The Dallara GP2/08 was an open-wheel formula racing car developed by Italian manufacturer Dallara for use in the GP2 Series, a feeder series for Formula One. The GP2/08 was the 2nd-generation car used by the GP2 Series, replacing the GP2/05, which had also been developed by Dallara. The GP2/08 was used from 2008 to 2010, in keeping with the series philosophy of introducing a chassis every 3 years. As the GP2 Series was a spec-formula, the car was utilised by all teams and drivers in the championship.

Development 
Planning and design of the car began in September 2006, with GP2 series Technical Director Didier Perrin laying down the initial design parameters, prior to handing over the detailed design work to Dallara, with it being decided relatively earlier that the partnerships from the first three years of GP2 would be continued until at least 2010, with a chassis by Dallara, Renault branded engine and gearbox by Mecachrome and tyres by Bridgestone. The car was also designed to be upgradable, with an upgrade kit to be issued each year, to keep up with changes in Formula 1.
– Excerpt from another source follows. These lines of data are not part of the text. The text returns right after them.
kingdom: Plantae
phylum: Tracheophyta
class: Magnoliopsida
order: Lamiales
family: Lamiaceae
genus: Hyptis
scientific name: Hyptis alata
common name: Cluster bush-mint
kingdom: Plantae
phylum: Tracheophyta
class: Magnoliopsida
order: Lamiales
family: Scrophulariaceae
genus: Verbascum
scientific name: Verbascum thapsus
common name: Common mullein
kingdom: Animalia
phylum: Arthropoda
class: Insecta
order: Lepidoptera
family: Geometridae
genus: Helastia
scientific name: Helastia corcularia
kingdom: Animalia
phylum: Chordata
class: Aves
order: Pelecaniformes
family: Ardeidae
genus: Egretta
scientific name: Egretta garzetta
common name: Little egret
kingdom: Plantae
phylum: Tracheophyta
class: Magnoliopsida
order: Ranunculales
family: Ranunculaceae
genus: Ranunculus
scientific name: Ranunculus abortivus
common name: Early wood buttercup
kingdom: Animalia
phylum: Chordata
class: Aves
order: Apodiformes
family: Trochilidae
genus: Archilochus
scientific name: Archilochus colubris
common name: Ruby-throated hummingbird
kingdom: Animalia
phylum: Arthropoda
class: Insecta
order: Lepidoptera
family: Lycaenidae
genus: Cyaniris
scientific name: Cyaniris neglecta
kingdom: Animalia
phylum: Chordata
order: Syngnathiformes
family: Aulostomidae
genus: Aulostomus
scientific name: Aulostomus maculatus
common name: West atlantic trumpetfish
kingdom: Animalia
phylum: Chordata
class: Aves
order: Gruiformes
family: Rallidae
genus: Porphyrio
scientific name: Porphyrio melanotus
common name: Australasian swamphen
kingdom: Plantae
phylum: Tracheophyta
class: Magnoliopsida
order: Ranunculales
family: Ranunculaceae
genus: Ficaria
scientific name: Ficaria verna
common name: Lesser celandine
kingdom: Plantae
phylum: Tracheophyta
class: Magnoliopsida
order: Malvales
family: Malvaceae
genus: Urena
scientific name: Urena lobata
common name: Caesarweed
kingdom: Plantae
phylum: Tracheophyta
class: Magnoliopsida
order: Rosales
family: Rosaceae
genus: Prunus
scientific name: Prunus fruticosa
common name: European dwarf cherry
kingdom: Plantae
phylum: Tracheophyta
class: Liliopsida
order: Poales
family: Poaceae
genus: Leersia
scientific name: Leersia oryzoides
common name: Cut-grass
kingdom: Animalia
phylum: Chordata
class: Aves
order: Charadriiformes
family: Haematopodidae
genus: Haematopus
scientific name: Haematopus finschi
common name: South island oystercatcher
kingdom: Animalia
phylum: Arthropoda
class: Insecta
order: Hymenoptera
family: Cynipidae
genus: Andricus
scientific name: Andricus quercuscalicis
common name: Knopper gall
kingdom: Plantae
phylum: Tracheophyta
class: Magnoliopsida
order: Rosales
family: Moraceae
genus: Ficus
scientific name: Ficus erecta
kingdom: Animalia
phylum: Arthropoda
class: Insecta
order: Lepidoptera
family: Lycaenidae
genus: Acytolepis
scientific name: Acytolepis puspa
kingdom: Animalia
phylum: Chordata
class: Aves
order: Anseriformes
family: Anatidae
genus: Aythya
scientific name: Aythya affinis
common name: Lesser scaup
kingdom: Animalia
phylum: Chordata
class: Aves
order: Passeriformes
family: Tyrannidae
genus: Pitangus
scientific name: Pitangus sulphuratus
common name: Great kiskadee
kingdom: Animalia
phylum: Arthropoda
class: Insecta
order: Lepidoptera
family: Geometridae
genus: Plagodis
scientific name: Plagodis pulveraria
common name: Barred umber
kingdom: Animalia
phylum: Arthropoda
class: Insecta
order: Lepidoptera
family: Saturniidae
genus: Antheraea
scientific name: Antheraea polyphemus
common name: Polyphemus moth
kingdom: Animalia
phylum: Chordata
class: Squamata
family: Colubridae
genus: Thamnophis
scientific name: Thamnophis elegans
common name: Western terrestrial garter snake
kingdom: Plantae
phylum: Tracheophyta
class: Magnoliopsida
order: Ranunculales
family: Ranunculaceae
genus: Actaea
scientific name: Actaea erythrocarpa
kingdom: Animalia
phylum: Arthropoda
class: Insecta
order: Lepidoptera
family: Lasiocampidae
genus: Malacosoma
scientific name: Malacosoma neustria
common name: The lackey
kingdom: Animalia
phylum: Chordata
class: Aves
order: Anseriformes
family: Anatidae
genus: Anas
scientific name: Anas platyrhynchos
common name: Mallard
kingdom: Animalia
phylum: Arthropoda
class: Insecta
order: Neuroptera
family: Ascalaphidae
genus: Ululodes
The car featured a new and 'aggressively low' nose, alongside a single keel suspension and a sculpted front wing. The car had re-designed sidepods, the which were result of a new radiator and cooling set-up. The barge-boards are also noticeably different, being far larger and more sculpted than their predecessor. The rear end was also completely redesigned, with the contoured engine cover fitting over the Mecachrome-built V8 being far tighter than before, and while the rear of the sidepods featured both brand new cooling chimneys and a newer design of the 'shark gill' vents which appeared briefly in 2006. The rear point of the engine cover pulls down to a markedly different, and far neater, exhaust assembly, while the rear wing is a brand new development of that seen in 2007 The car also came with anti intrusion panels, and was designed to meet F1 crash test standards of the time, being the only non-F1 car to pass the 2007 Formula One Crash test.

The car had its initial shakedown at the Paul Ricard High Speed Test Track on 26 June 2007 by Nelson Piquet Jr., who was the runner-up in the previous season, completing 60 laps without any problems. The car was also launched on that day.